Task to complete
In the entries below, write out everything from the line containing "jun 09, 2025" down to the line containing "traz novos relatos", both included. Reproduce each line character for character.

>>>

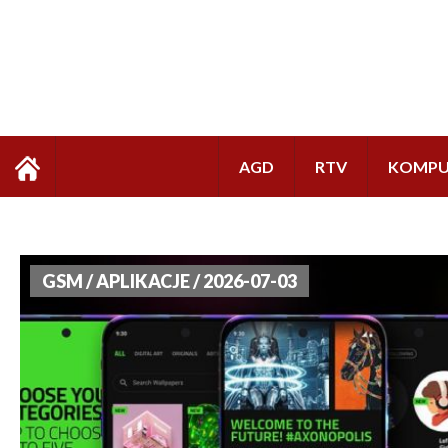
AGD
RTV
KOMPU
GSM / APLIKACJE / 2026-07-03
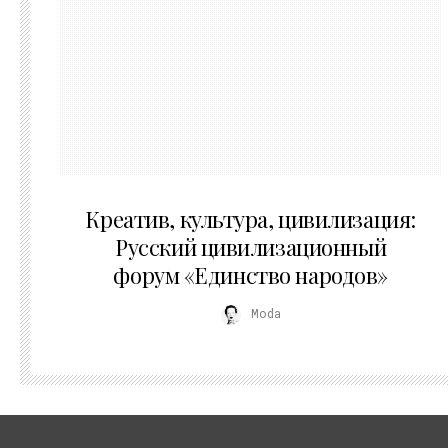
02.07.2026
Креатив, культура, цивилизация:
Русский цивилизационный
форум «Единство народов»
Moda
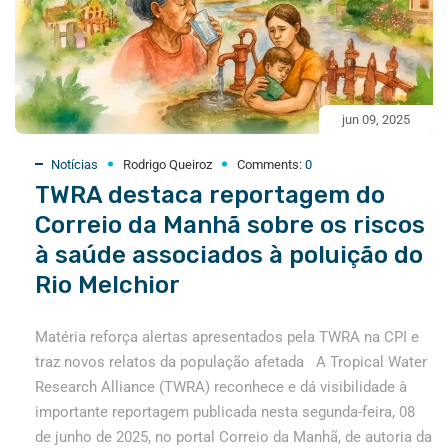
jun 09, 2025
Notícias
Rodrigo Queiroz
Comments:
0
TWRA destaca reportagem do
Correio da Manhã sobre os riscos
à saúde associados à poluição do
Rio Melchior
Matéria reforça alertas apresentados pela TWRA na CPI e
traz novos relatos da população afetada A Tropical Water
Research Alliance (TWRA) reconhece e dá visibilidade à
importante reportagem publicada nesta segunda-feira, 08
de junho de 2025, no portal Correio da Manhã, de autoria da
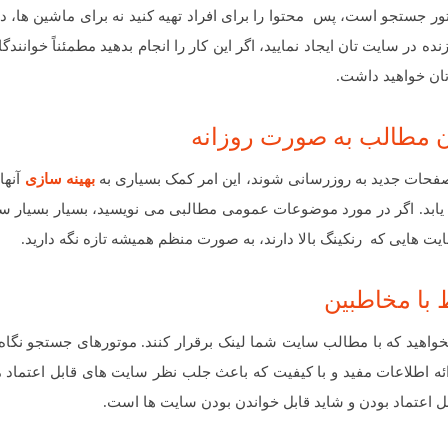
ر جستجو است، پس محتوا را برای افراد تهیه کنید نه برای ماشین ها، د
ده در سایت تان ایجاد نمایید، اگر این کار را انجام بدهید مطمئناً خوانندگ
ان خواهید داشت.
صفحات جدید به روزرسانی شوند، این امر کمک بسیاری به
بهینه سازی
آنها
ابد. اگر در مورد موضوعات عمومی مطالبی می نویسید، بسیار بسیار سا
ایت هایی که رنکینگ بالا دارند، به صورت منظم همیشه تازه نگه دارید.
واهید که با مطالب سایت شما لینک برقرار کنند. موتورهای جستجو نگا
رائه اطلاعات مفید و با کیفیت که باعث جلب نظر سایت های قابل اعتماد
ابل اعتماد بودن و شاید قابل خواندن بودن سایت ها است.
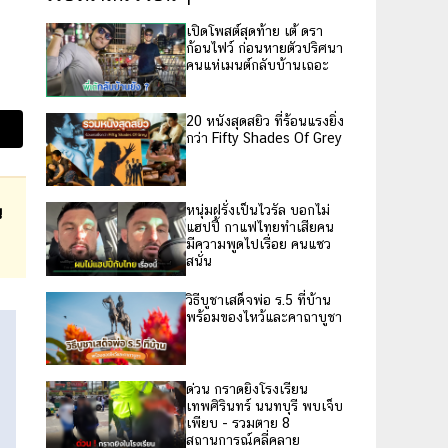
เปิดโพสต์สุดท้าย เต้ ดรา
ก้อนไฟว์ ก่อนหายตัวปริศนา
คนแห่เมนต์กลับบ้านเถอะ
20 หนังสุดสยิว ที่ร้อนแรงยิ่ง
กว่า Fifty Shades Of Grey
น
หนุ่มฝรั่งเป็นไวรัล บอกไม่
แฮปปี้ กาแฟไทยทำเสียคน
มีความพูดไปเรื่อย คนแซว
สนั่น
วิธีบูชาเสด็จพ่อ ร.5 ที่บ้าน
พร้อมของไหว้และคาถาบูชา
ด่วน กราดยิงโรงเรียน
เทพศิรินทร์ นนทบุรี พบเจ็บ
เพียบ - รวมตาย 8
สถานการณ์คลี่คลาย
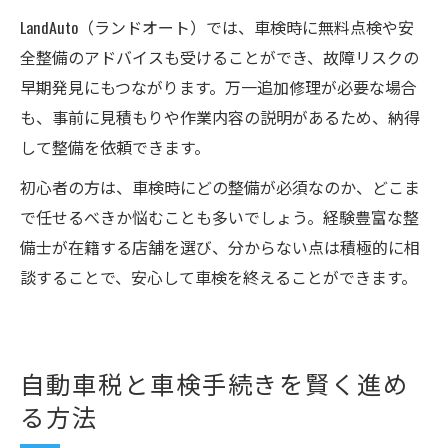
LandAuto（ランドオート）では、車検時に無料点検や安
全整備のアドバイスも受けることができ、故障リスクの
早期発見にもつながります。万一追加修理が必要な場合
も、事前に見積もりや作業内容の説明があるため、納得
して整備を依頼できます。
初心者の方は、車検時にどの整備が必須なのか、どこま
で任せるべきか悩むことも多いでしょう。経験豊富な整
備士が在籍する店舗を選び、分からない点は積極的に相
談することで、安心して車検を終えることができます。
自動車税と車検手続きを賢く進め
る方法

<<<
>>>

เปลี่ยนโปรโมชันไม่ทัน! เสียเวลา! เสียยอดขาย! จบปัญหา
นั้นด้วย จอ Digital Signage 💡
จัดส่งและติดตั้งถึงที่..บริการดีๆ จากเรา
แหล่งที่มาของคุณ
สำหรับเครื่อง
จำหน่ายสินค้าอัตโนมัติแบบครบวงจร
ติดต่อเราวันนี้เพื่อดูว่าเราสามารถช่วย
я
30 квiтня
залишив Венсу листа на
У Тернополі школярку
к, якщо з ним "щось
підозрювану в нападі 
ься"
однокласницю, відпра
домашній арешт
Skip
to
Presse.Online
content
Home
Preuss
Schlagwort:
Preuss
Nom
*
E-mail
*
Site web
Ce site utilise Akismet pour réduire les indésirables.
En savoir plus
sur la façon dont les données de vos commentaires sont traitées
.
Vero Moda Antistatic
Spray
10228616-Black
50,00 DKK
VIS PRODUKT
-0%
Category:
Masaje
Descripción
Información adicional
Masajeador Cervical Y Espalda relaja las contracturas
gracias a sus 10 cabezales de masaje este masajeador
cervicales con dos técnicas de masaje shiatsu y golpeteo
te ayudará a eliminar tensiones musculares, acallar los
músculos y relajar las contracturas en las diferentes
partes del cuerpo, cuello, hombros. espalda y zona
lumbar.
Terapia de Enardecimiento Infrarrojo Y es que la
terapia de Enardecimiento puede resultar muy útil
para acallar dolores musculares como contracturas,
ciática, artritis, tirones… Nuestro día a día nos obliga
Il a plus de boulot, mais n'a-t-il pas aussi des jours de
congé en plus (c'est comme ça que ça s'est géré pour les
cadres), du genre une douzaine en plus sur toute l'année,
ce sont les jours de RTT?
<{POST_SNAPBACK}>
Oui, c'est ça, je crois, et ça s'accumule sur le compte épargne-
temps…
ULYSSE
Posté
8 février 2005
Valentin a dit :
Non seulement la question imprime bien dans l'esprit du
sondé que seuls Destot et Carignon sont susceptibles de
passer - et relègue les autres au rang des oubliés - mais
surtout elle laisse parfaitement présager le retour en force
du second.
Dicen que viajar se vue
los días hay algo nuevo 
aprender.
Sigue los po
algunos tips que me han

<<<

Response to the exercise
jun 09, 2025
Notícias
Rodrigo Queiroz
Comments:
0
TWRA destaca reportagem do
Correio da Manhã sobre os riscos
à saúde associados à poluição do
Rio Melchior
Matéria reforça alertas apresentados pela TWRA na CPI e
traz novos relatos da população afetada A Tropical Water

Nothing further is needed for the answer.